Nein. Denn ich erinnere mich noch allzu gut an die präpubertäre Zeit, in der Fernsehen eine wichtige Rolle gespielt hat. Es war nämlich nicht nur verpönt, sondern verboten.

Versteckte Wohnzimmerschlüssel und gekappte Antennenkabel konnten uns jedoch nicht davon abhalten, immer dann zum Fernseher hechten, wenn die Eltern zu ihren wöchentlichen Italienisch- und Französischkursen ausgingen. Einer von uns fünf Kindern saß äußerst unbequem auf der Fensterbank, ein Auge auf die Garage gerichtet, eines auf die Schwarzwaldklinik. Die kam immer, wenn die Volkshochschule Französisch darbot. Und wir guckten alles, was lief, hatten wir sturmfrei und wurden fälschlicherweise bei den Hausaufgaben oder im Bett vermutet. Ein Colt für alle Fälle, Unter der Sonne Kaliforniens, Miss Marple, Night Rider, Three’s Company, Melrose Place, wenn wir Glück hatten auch Hitchcock- und Billy-Wilder-Filme und die grandiosen tschechischen Kinderserien wie Der fliegende Ferdinand und Die Märchenbraut, und eben besagte Schwarzwaldklinik.
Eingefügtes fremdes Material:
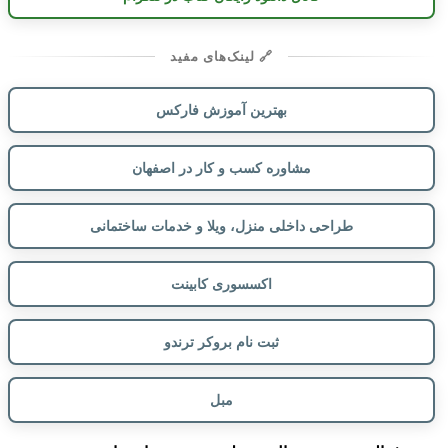
🔗 لینک‌های مفید
بهترین آموزش فارکس
مشاوره کسب و کار در اصفهان
طراحی داخلی منزل، ویلا و خدمات ساختمانی
اکسسوری کابینت
ثبت نام بروکر ترندو
مبل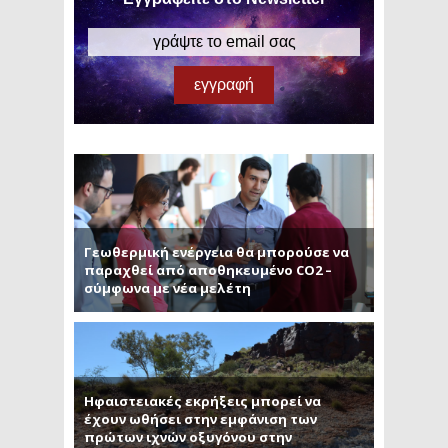
Γεωθερμική ενέργεια θα μπορούσε να
παραχθεί από αποθηκευμένο CO2 –
σύμφωνα με νέα μελέτη
Ηφαιστειακές εκρήξεις μπορεί να
έχουν ωθήσει στην εμφάνιση των
πρώτων ιχνών οξυγόνου στην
Und wie groß war die Trauer, das Ende einer Folge zu verpassen, weil die faule Französischlehrerin den Kurs früher beendet hatte!
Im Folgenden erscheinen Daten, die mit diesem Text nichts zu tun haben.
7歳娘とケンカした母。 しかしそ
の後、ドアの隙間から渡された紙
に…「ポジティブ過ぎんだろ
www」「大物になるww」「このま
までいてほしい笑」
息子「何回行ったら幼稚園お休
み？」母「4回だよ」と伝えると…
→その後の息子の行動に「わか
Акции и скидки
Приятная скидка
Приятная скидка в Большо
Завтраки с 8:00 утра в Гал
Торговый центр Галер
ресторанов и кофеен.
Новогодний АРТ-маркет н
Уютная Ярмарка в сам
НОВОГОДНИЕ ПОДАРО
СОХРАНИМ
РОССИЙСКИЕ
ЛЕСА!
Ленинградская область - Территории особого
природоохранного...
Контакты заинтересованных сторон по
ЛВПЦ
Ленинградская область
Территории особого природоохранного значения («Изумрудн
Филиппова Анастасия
Man kann Menschen hassen, die man gar nicht kennt.

Den Fernseher abschalten, das Antennenkabel rausziehen, absperren und den Schlüssel wieder verstecken, gerade als Miss Marple die Hutnadel entdeckt hat, die einer Frau im Rücken steckt? Das kann man doch mit Kindern nicht machen!

Vielleicht war es damals der Reiz des Verbotenen, der Fernsehen noch so spannend machte. Heute bekommt man manchmal freiwillig das Bedürfnis, das Antennenkabel zu ziehen.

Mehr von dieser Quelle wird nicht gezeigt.